This is what happens when your company becomes a state related entity.
They should be able to tell Trump to pound sand, but can't given the state of the company. That doesn't mean that the CEO will have to resign, but they can't just ignore it entirely.
No, a CEO should not be able to tell the government to pound sand in this type of situation.
The company he ran for over a decade just plead guilty to illegal chip design sales to China. You may not care, but that the government does is just common sense:
Then the company should fire him for these actions (assuming they weren't aware), and probably at least some portion of the board for botching the hire.

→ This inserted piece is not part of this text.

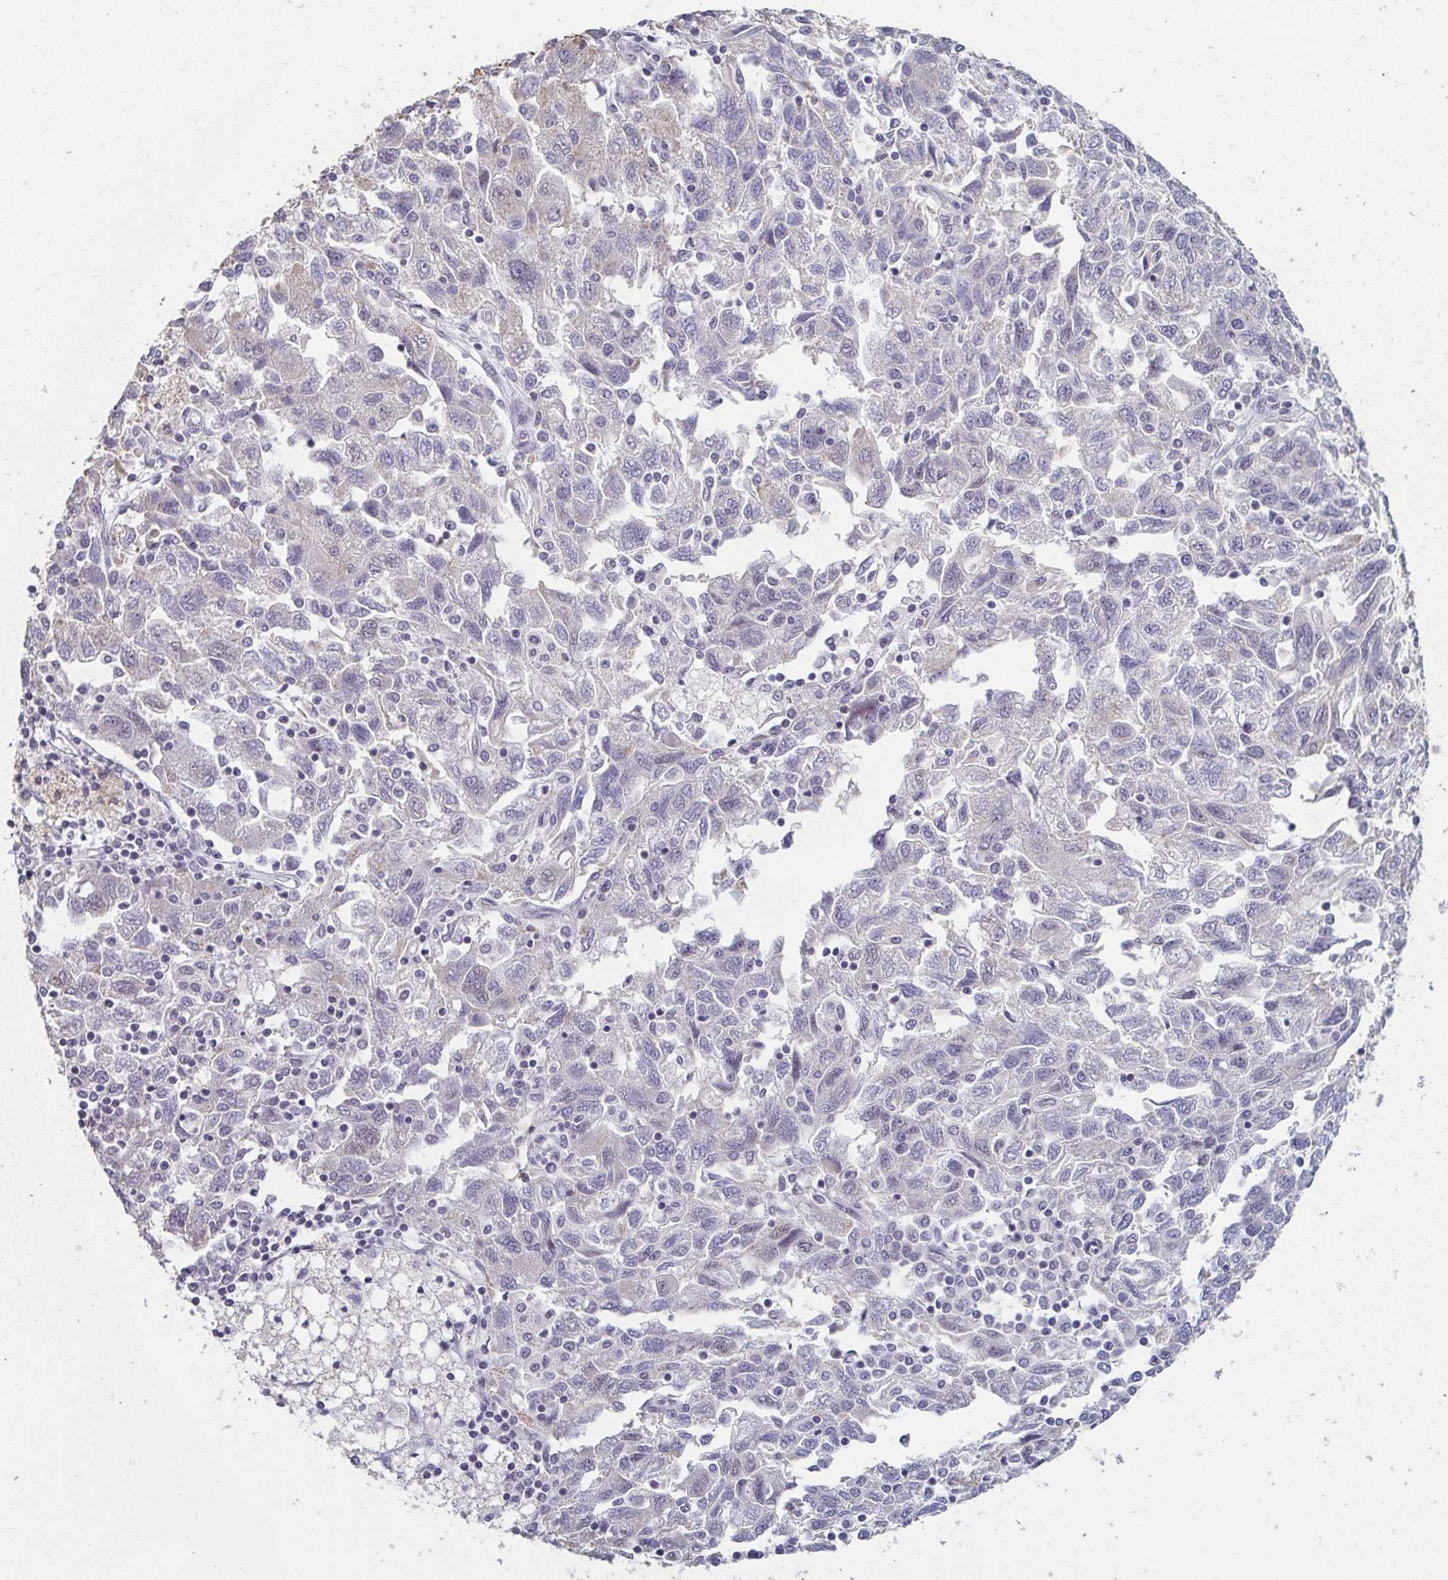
{"staining": {"intensity": "negative", "quantity": "none", "location": "none"}, "tissue": "ovarian cancer", "cell_type": "Tumor cells", "image_type": "cancer", "snomed": [{"axis": "morphology", "description": "Carcinoma, NOS"}, {"axis": "morphology", "description": "Cystadenocarcinoma, serous, NOS"}, {"axis": "topography", "description": "Ovary"}], "caption": "Tumor cells are negative for brown protein staining in ovarian cancer (serous cystadenocarcinoma).", "gene": "NUP133", "patient": {"sex": "female", "age": 69}}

The questions Cotton asks are valid, and the legislative branch of the government, SEC, and federal law enforcement should be interested in the answers to the extent that they don't know already (given that the DOJ already negotiated the settlement).
The President of the US should have no say over who is the CEO of any private company.
Whether it should be that way or not, the United States remains the primary global military, political and economic superpower. As such, US politics also kinda dictate what a "sane state" does; by nature of their stature, they set the bar.
Sounds like Trump's Justice Department settled for a plea deal rather than continue prosecution. That's their prerogative, but justice has been served, and Trump can STFU.
Honest question: do you think this is a case of "the state cares because of legitimate and obvious national security concerns", or a case of Trump being Trump?
I doubt the board would approve him as CEO if they knew he’d been subpoenaed in the Cadence matter.